==== DATA PROVIDED ====

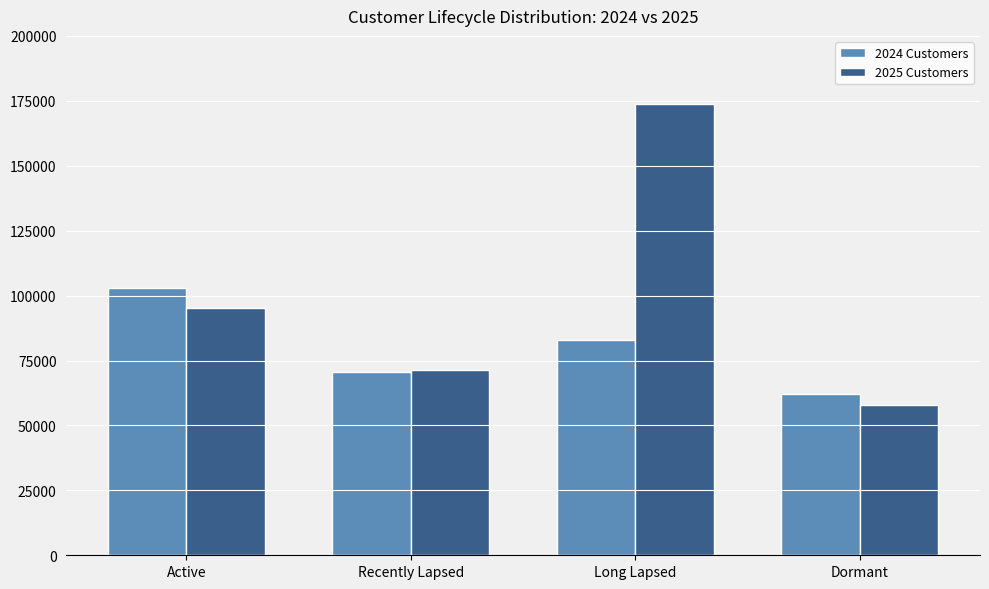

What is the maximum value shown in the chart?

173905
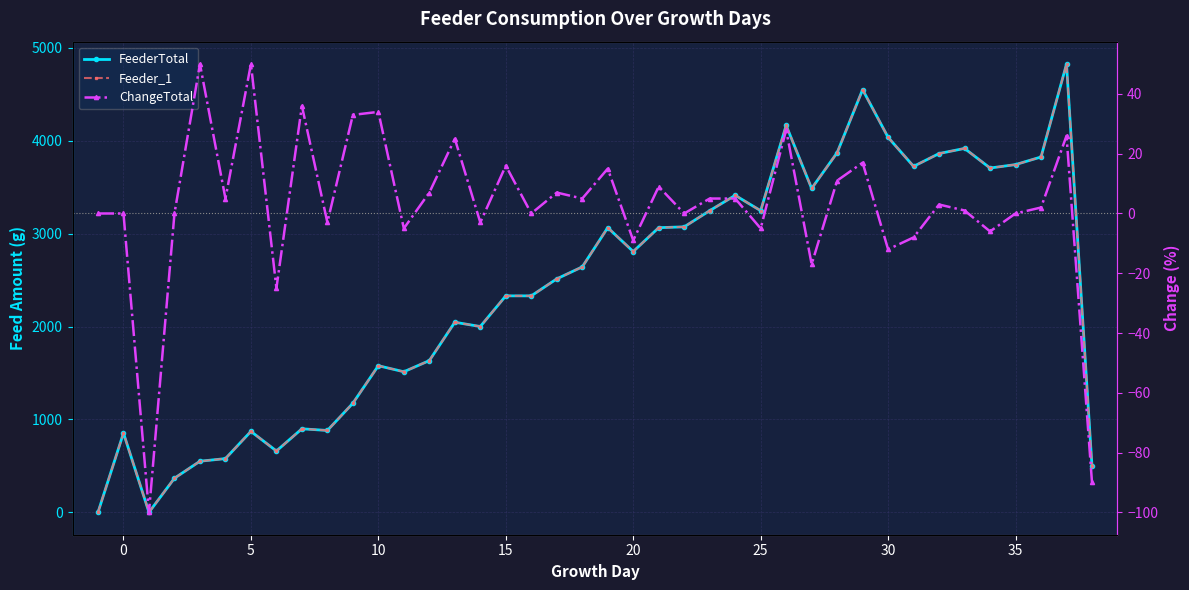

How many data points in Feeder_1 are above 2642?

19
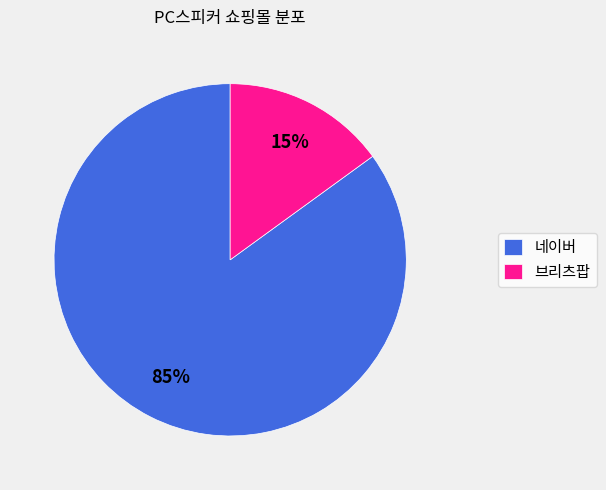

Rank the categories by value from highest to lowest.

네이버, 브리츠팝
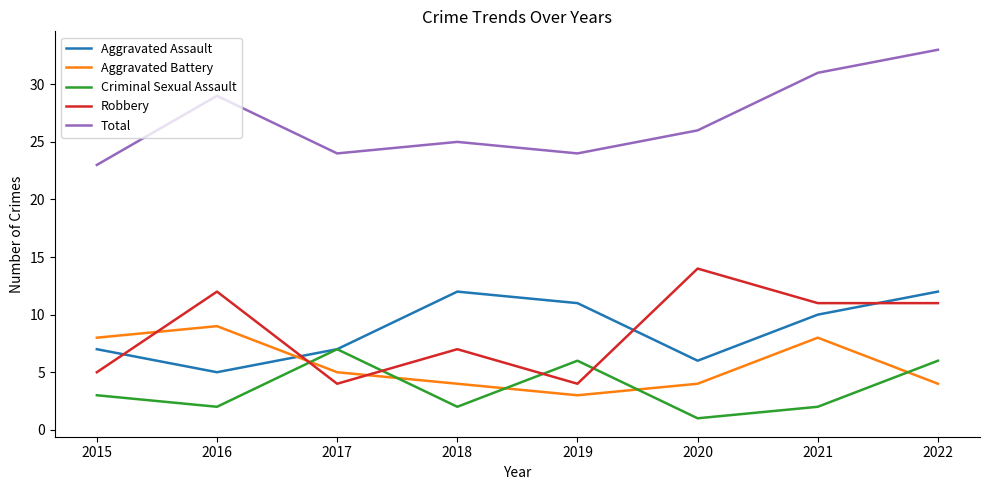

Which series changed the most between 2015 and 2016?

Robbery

====

EXERCISE >> Update the records above, replacing "chart" with "graph" and keeping everything else the same. Leave the pictures out of your answer.

OUTPUT >>
What is the maximum value shown in the graph?

173905

How many data points in Feeder_1 are above 2642?

19

Rank the categories by value from highest to lowest.

네이버, 브리츠팝

Which series changed the most between 2015 and 2016?

Robbery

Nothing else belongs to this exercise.